You can also use Google image search tags to identify entities, however when performing this exercise at scale – I prefer to blend multiple data sources, and through the API (0 – 5k units a month for free), you can automate a lot of the analysis.

With Google’s NLP, you can derive insights from unstructured text and determine the salience of content, but how does this work?

Google’s NLP AI is programmed to analyze content by splitting the content into what we call “entities” Entities represent a phrase in the text that may include a person, an organization, or location.

An example of the Google Natural Language API using a paragraph from my Travel SEO Guide

Salience Scores

These numbers (salience scores) are actually rankings that show the importance or centrality of that entity to the entire content or article.

Using the example picture above, the most salient entity in an article is <holiday website>,the different entities are then listed in order of salience within the text, and each entity is assigned a score between 0 and 1.

Determining the  Salience or Relevance of a Particular Content

For many years now, Google has collected and organized millions of information on the internet, and they understand how difficult it is to file and categorize unstructured content.

For instance, if you walk into a library and request for a book on the topic “stars”, does the librarian direct you to look in the Astronomy, Astrology, or Autobiography sections?

A single topic can related to a number of different categories and fields, and consequently without more specific information about your request, the librarian could end up being bewildered and provide you with a result you’re not wanting.

Now replace the library and librarian, with Google and the search bar.

What Google’s NLP does while analyzing all the content of unstructured web pages is that it breaks down every piece of content and splits individual pieces into smaller components. It’s logical that a website is about many things, even a web page alone is about many things too. In fact, a single sentence is also about so many things.

In the meantime, website owners want their websites optimized increase performance (traffic and conversions), so whilst this is all good, how do you turn this into something actionable?

Taking Advantage of NLP Salience as a Measurable Search Factor

In March 2016 Barry Schwarz covered a story in Search Engine Land that Google’s Andrey Lipattsev had revealed that links, content and RankBrain are three more prominent signals in Google’s algorithm.

Now, I’ve made my thoughts clear on the whole artificial intelligence optimisation (AIO) issue, in that you can’t discernibly optimise for it. If you want, you can spin that voice search is artificial intelligence – but ultimately all of search (on Google) is influenced by RankBrain.

However from the SEL article, we can infer that salience is a measurable factor in determining content relevancy, and therefore its likelihood to perform within competitive SERPs (assuming all other factors equal – which they’re not).

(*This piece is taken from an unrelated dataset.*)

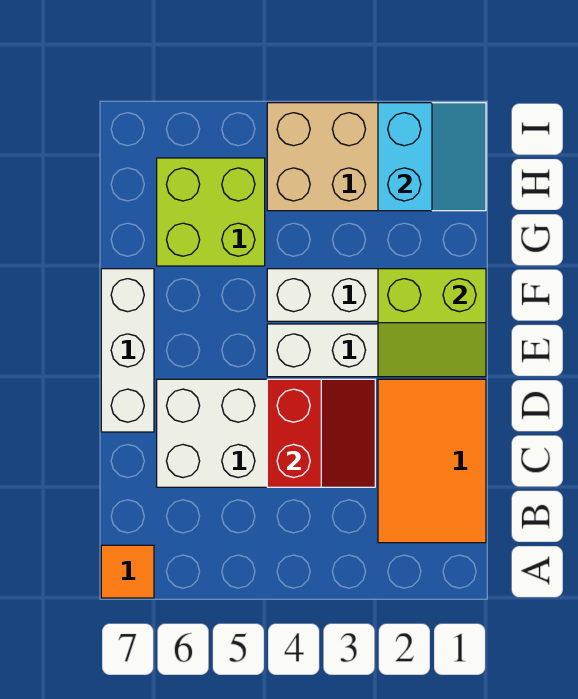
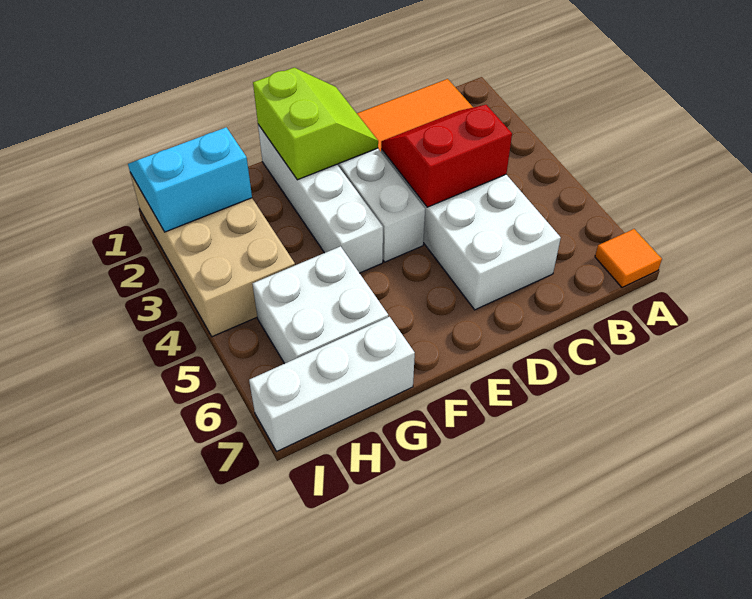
white 1x3 brick [101,269,154,432] -> white 1x3 brick moved to [249,317,415,451]
lime 2x2 brick [157,158,265,266] -> white 2x2 brick [252,246,388,364]

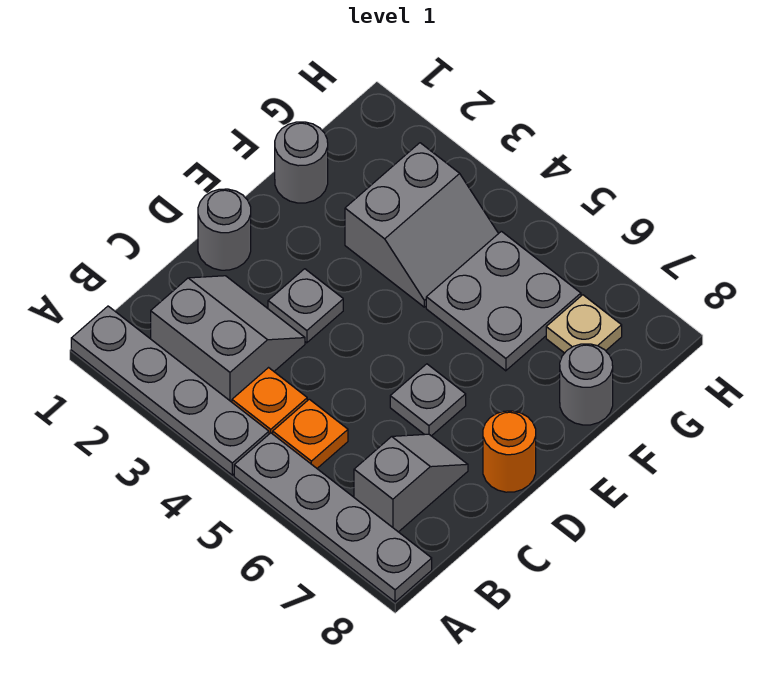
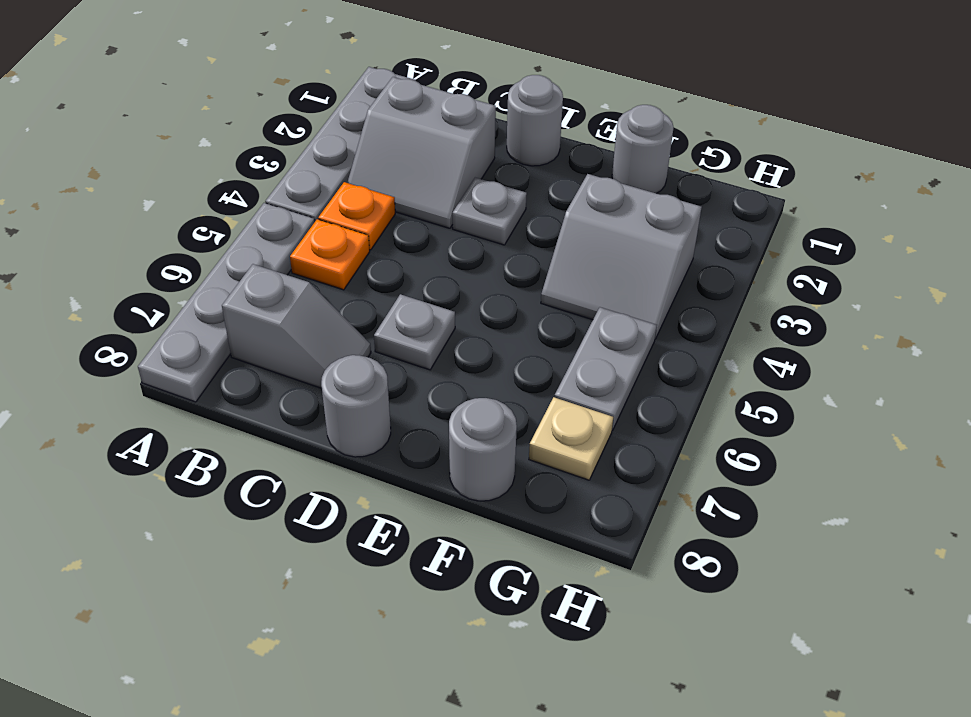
grey 2x2 slope [151,276,305,402] -> grey 2x2 slope turned to [347,77,496,228]
orange 1x1 round brick [483,411,536,492] -> grey 1x1 round brick [321,355,391,457]
grey 2x2 plate [426,231,581,371] -> grey 1x2 plate [554,307,657,431]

Salience can however be an asset in determining how optimized your content is in terms of user value, related entities, and potential to satisfy subsequent secondary intents as well as the primary user search intent. It can also help inform content structures and architectures for supporting content.

Isn’t This the Same as E-A-T?

No, and never use that phrase again.

E-A-T was first covered in-depth by Jennifer Slegg in 2016, and then again more recently (and loudly) by Marie Haynes and for many it’s become a go to buzzword for optimizing content from an SEO perspective.

However at no point have Google “increased trust as a factor” or anything like that. The rater guidelines are disconnected from the algorithms:

“You can view the rater guidelines as where we want the search algorithm to go,” Ben Gomes, Google’s vice president of search, assistant and news, told CNBC. “They don’t tell you how the algorithm is ranking results, but they fundamentally show what the algorithm should do.”

Also, algorithms require measurability – so how the hell would the algorithm quantitatively measure expertise?